Task to carry out ::
Name every defense program or system that the excerpt on synthetic environments identifies by name.

Extract ::
■ ■ ■ ■ ■
Slinger relates that the company is working with two other British defense firms to create synthetic environments in new U.K. weapons platform programs, both of which likely will incorporate ATM technology. One is the Apache helicopter program, which is incorporating a version of the U.S. attack helicopter into British forces. The other is the future offensive air system, or FOAS, which is still in the early stages. Slinger allows that the synthetic environment effort is helping the entire collaborative activity at early project stages. For example, the FOAS program may become involved with Skynet V, as the satellite communications system could be integral to the project’s battlefield success, depending on the configuration chosen. The synthetic environment may conceivably help decide that configuration.

A joint U.K. industry/Defence Ministry body, known as the synthetic environments management board, has created a model comprising nine local area networks. The model demonstrates how synthetic environments can apply at all stages of a program’s life cycle. These would begin at the time of initial user requirements analysis and optimization and trade studies, through collaborative procurement work, and through actual implementation and in-service support.

While some of these efforts involve the use of ATM, the company is not putting itself in the position of having to pick a winner. In the ongoing contest between ATM and Internet protocol, BT “is backing as many horses as we can reasonably see,” Slinger allows. The company has partners in both camps, and he adds that the two technologies “may well coexist for a substantial period of time.”
■ ■ ■ ■ ■
Data provided ::
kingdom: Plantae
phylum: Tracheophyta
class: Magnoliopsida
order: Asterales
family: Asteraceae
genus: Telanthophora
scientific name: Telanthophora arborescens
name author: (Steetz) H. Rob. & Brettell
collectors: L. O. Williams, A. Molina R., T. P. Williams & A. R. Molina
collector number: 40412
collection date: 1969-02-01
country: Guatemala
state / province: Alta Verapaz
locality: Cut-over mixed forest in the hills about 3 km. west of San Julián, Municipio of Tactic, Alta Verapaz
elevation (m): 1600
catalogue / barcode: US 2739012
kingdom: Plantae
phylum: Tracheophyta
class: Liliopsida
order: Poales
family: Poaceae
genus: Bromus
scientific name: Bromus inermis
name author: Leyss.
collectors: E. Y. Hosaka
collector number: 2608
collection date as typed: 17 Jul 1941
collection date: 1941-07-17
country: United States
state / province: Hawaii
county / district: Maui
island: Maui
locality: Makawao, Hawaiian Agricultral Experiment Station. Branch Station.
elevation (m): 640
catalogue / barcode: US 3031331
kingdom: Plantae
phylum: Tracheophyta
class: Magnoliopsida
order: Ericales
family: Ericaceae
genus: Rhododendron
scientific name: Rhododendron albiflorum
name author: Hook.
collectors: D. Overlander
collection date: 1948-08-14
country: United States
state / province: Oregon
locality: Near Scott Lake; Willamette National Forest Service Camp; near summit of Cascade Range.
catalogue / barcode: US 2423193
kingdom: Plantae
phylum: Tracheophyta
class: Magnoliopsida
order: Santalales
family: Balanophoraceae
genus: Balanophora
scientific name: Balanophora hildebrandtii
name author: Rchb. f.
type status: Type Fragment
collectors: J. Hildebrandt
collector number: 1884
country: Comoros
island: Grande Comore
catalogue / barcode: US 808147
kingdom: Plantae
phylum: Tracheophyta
■ ■ ■ ■ ■
Written response ::
- The Apache helicopter program
- The future offensive air system (FOAS)
- Skynet V, a satellite communications system